Ici, la transformation rétrograde, à cause du rythme syncopé qu’elle installe, ne rappelle à l’écoute, en aucune façon, le motif original. Plutôt que la continuité, elle suggère un effet intentionnel de contraste.
Il y a un cas particulier qui mérite d’être discuté. Bach se sert parfois, à l’intérieur d’une section, d’une technique d’ornementation progressive d’un motif – une technique que Schoenberg appellera « la variation développante » et qui constitue, de fait, le fondement d’une partie importante de sa théorie de la forme. Comme dans le «jeu du téléphone » où chacun chuchote à l’oreille du voisin un message qui finit par se transformer complètement, ce genre de développement peut rapidement mener l’auditeur très loin. Trois principes en assurent cependant la cohérence :
- Chaque variante du motif doit être facilement perçue comme une ornementation ou une variation de la version précédente. En fait, Bach multiplie souvent les éléments associatifs dans le but de renforcer le lien.
- Les variantes doivent se suivre dans un bref laps de temps.

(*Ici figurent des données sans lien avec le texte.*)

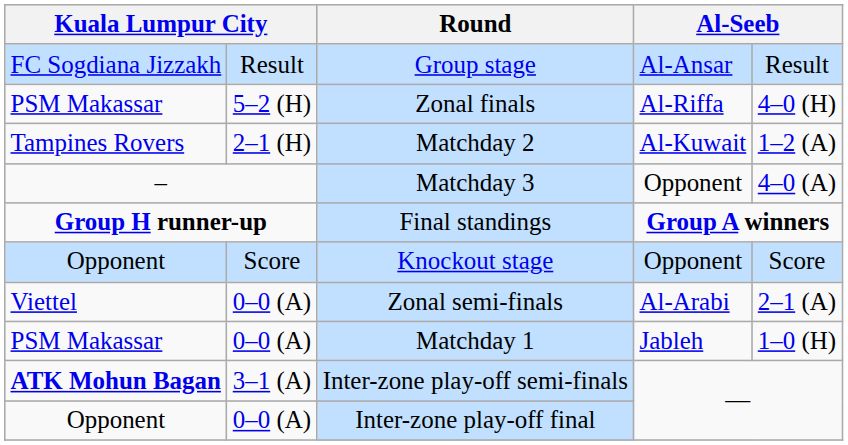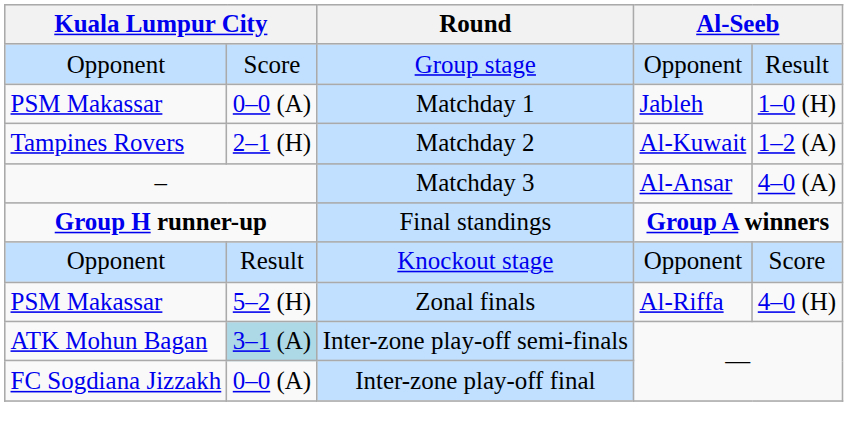Group stage | column 1: FC Sogdiana Jizzakh -> Opponent
Group stage | column 2: Result -> Score
Group stage | column 4: Al-Ansar -> Opponent
rows swapped: Matchday 1 <-> Zonal finals
Matchday 3 | column 4: Opponent -> Al-Ansar
Knockout stage | column 2: Score -> Result
- row: Viettel | 0–0 (A) | Zonal semi-finals | Al-Arabi | 2–1 (A)
Inter-zone play-off semi-finals | column 1: bold -> normal
Inter-zone play-off semi-finals | column 2: no background -> lightblue background
Inter-zone play-off final | column 1: Opponent -> FC Sogdiana Jizzakh
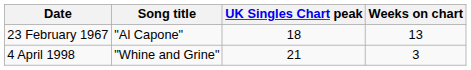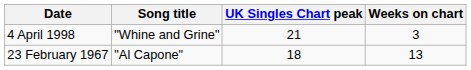rows swapped: 23 February 1967 <-> 4 April 1998
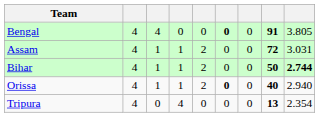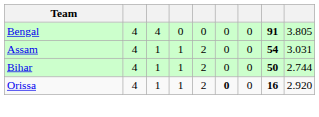Bengal | column 6: bold -> normal
Assam | column 8: 72 -> 54
Bihar | column 9: bold -> normal
Orissa | column 8: 40 -> 16
Orissa | column 9: 2.940 -> 2.920
- row: Tripura | 4 | 0 | 4 | 0 | 0 | 0 | 13 | 2.354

- Après quelques variantes de plus en plus éloignées, Bach revient, à un moment d’importance, à une variante beaucoup plus proche.
Voici un exemple commenté de la procédure de Bach.

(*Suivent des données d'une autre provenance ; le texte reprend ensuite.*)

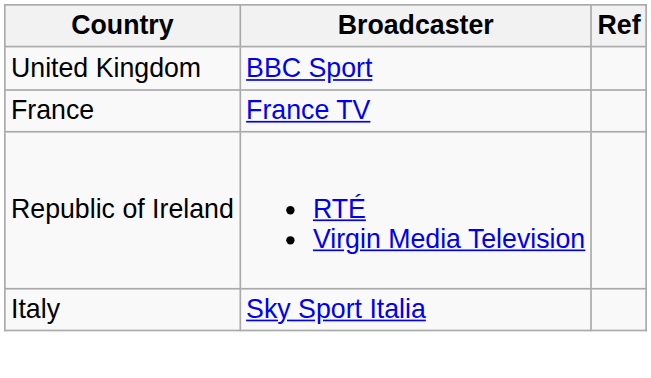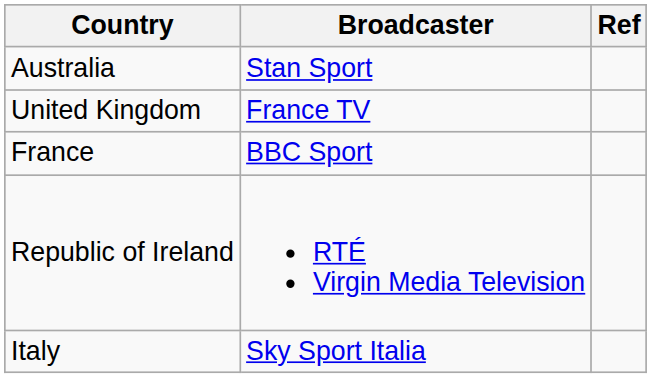+ row: Australia | Stan Sport
United Kingdom | Broadcaster: BBC Sport -> France TV
France | Broadcaster: France TV -> BBC Sport
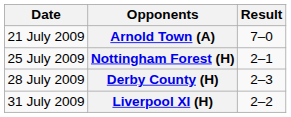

Le compositeur doit contrôler soigneusement, en fonction du contexte, le degré de similitude et de nouveauté. Ainsi, une brève section d’à peine une ou deux phrases exige rarement le contraste extrême que les transformations rétrogrades engendrent habituellement. Par ailleurs, si le compositeur cherche à créer un thème contrastant en utilisant le matériel précédent, le rétrograde peut s’avérer fort utile.
LES LIGNES NEUTRES
En contrepoint motivique, on rencontre souvent l’idée erronée à l’effet que tout doit dériver des motifs du thème. Beaucoup d’oeuvres de qualité atteste de la fausseté de cette idée, une idée qui, de toute façon, apparaît vite musicalement déraisonnable. Bien que la rigueur motivique puisse certainement contribuer à la cohérence du flux musical, elle autorise une grande variété de degrés (qui s’échelonnent de l’imitation canonique la plus stricte jusqu’à ces textures beaucoup plus libres qui étoffent le développement de la plupart des fugues, alors qu’un contrepoint plutôt neutre accompagne une ligne principale). De fait, il est parfois très avantageux de recourir à ce type de matériel passe-partout qu’on expérimente dans l’apprentissage et la pratique des espèces. Les retards et le simple mouvement conjoint sont utilisables, sans vraiment attirer l’attention, dans pratiquement n’importe quel contexte contrapuntique, qu’ils dérivent ou non du matériel thématique de l’oeuvre. Pour mettre en évidence les idées importantes, il est souvent plus efficace d’utiliser ces ressources simples que d’introduire des éléments motiviques contrastants qui risquent de détourner l’attention.
Pour réduire la densité des textures contrapuntique sans amoindrir l’intérêt de chaque partie indépendante, une technique éprouvée consiste à décaler les doublures rythmiques : dans un passage donné, certaines lignes partagent les mêmes valeurs rythmiques, mais sans commencer ni finir en même temps.
Ici, le motif en croches apparaît d’abord au soprano puis, décalé, à l’alto. La basse et le ténor débutent ensemble, à la noire, avant de reprendre leur indépendance rythmique à la mesure 2. Ainsi, la texture demeure transparente sans que jamais deux lignes ne se doublent rythmiquement longtemps.